Didn’t she know that once I set my mind to something, it was a done deal? Mama said it was the Russian in me. I think it was just me. Failure was not an option.

I would dance. I would, I would.

“I will die here.” Truth. “I want out. I want something better than what I have.”

She gazed at me with a pained expression, knowing my circumstances.

“Don’t want your pity,” I said, thrusting my chest out. Pity is for losers and weaklings. “I want somebody to believe in me.” I backed up, bumping into one of the other girls, who quickly gave me room.

My body was cold, but I forced my limbs to work. “Look at this,” I said, attempting a simple plié. Giving my best, I did the duck-feet thing and bent my knees, keeping my heels on the floor, but in the end, my jeans were too thick to get a proper position, and I weaved. I powered on and tried again, this time keeling over and busting my butt.

The little girls snickered.

Red-faced, I stood, refusing to give up so easily.

To their astonishment—if their open mouths were anything to go by—I unsnapped my pants and jerked them off, throwing them across the room. Standing in my old underwear and sleep shirt, I put my feet in the proper position and did the plié again, this time without stumbling. This time summoning every scrap of control I had to stay put.

Sarah didn’t look impressed.

Fear of winding up like my mama spurred me on. “First position,” I said, executing the movement. “Second position, third, fourth.” I moved my arms and legs how I thought they should go, yet it felt awkward, my limbs not cooperating like the videos.

I needed lessons.

“And here’s my favorite, fifth position,” I said, lifting my arms up and rounding them out over my head. I tried to align my feet, praying I resembled a ballerina inside a music box.

Silence for at least a minute as she stared at me, her eyes lingering on my limbs. Taking advantage, I did a pirouette and stumbled, probably resembling a drunken Tasmanian devil.

She gave me a quizzical look. “Your form is off. But you’ve had lessons?”

I shook my head.

“Then how do you know ballet?” she said, waving her arms at me.
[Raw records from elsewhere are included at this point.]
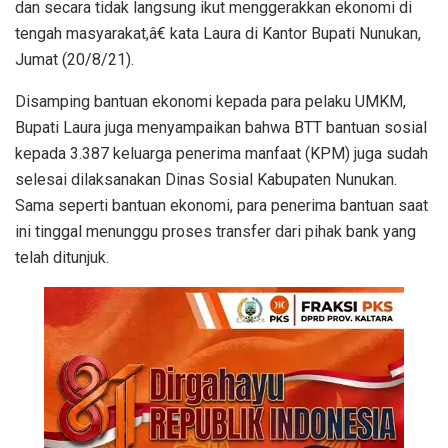
dan secara tidak langsung ikut menggerakkan ekonomi di
tengah masyarakat,â€ kata Laura di Kantor Bupati Nunukan,
Jumat (20/8/21).
Disamping bantuan ekonomi kepada para pelaku UMKM,
Bupati Laura juga menyampaikan bahwa BTT bantuan sosial
kepada 3.387 keluarga penerima manfaat (KPM) juga sudah
selesai dilaksanakan Dinas Sosial Kabupaten Nunukan.
Sama seperti bantuan ekonomi, para penerima bantuan saat
ini tinggal menunggu proses transfer dari pihak bank yang
telah ditunjuk.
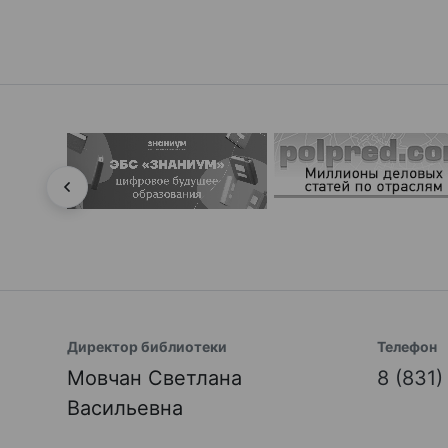
Директор библиотеки
Телефон
Мовчан Светлана
8 (831
Васильевна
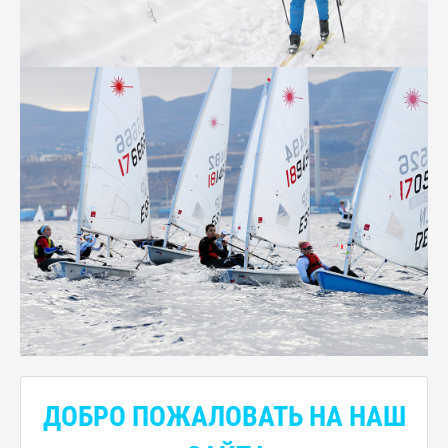
ДОБРО ПОЖАЛОВАТЬ НА НАШ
I tapped my noggin. “I’m quite gifted.”

She assessed me. “I’m not surprised.”

“My mama says I’m different.”

“It’s good to be different,” she added.

I nodded. Sure.

“Do you love ballet?” she asked me.

“More than anything.”

She sighed, her eyes wary. I’m no mind reader, but I recognized hesitation when I saw it. Being near me—teaching me—was dangerous because of who I was. No one wanted to associate with the little girl who belonged to the hooker and the rich man.
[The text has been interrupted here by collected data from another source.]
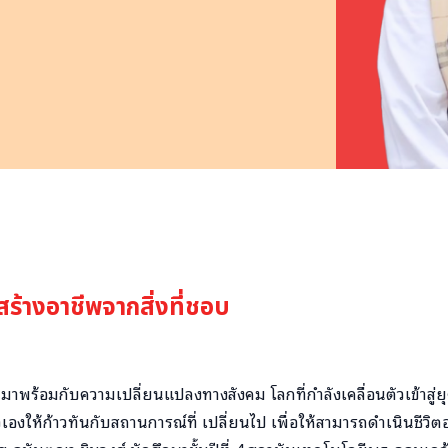
สร้างอาชีพจากสิ่งที่ชอบ
ตมาพร้อมกับความเปลี่ยนแปลงทางสังคม โลกที่กำลังเคลื่อนตัวเข้าสู่ยุค
เองให้ก้าวทันกับสถานการณ์ที่ เปลี่ยนไป เพื่อให้สามารถดำเนินชีวิตอ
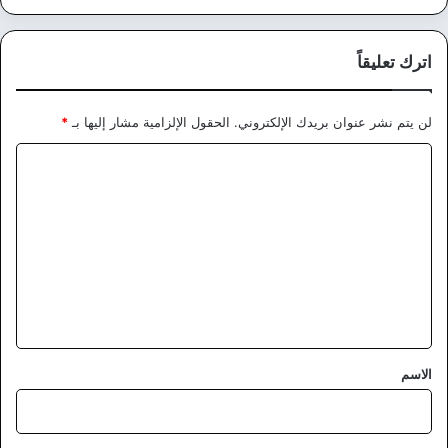
اترك تعليقاً
لن يتم نشر عنوان بريدك الإلكتروني.
الحقول الإلزامية مشار إليها بـ
*
ا
ل
ت
ع
ل
ي
ق
*
الاسم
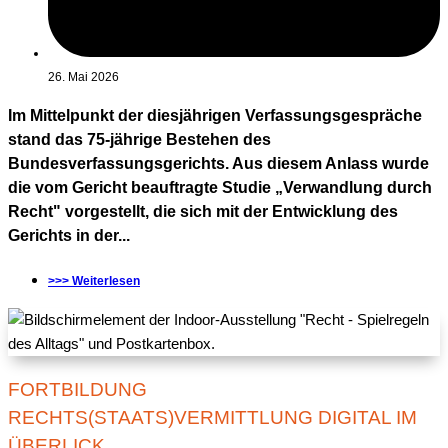
26. Mai 2026
Im Mittelpunkt der diesjährigen Verfassungsgespräche
stand das 75-jährige Bestehen des
Bundesverfassungsgerichts. Aus diesem Anlass wurde
die vom Gericht beauftragte Studie „Verwandlung durch
Recht" vorgestellt, die sich mit der Entwicklung des
Gerichts in der...
>>> Weiterlesen
FORTBILDUNG
RECHTS(STAATS)VERMITTLUNG DIGITAL IM
ÜBERLICK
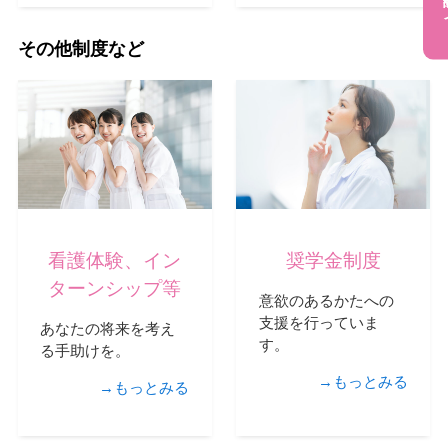
採用
その他制度など
看護体験
、イン
奨学金制度
ターンシップ等
意欲のあるかたへの
支援を行っていま
あなたの将来を考え
す。
る手助けを。
→もっとみる
→もっとみる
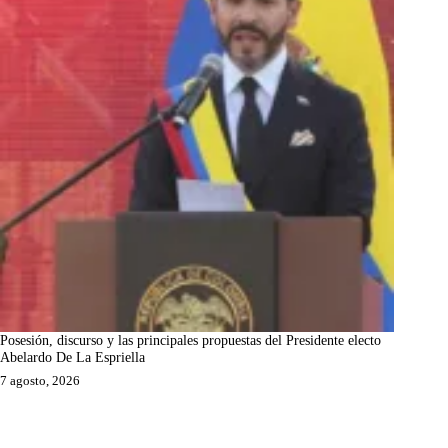
Posesión, discurso y las principales propuestas del Presidente electo
Abelardo De La Espriella
7 agosto, 2026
Her face softened. “Don’t make me regret this, Dovey. Extra ballet slippers are in the basket by the door. Oh, and put your pants back on, please.” She smiled.

I practically skipped over and grabbed a pair, elation erupting inside me. “Yes, ma’am,” I said.

She knelt down to face me. “Today, we’ve been working on embracing our roles when we do ballet. Dance lets you be anything you want to be, Dovey. A snowflake, a toy mouse, a witch, a forest fairy. Who do you want to be today?”

“I don’t know.” It was all so much to choose from, and it was my first day.

Squeezing my shoulder, she said, “Whoever you become is entirely up to you. Remember that.”

I blinked up at her. “Someday, I will be a dancer.”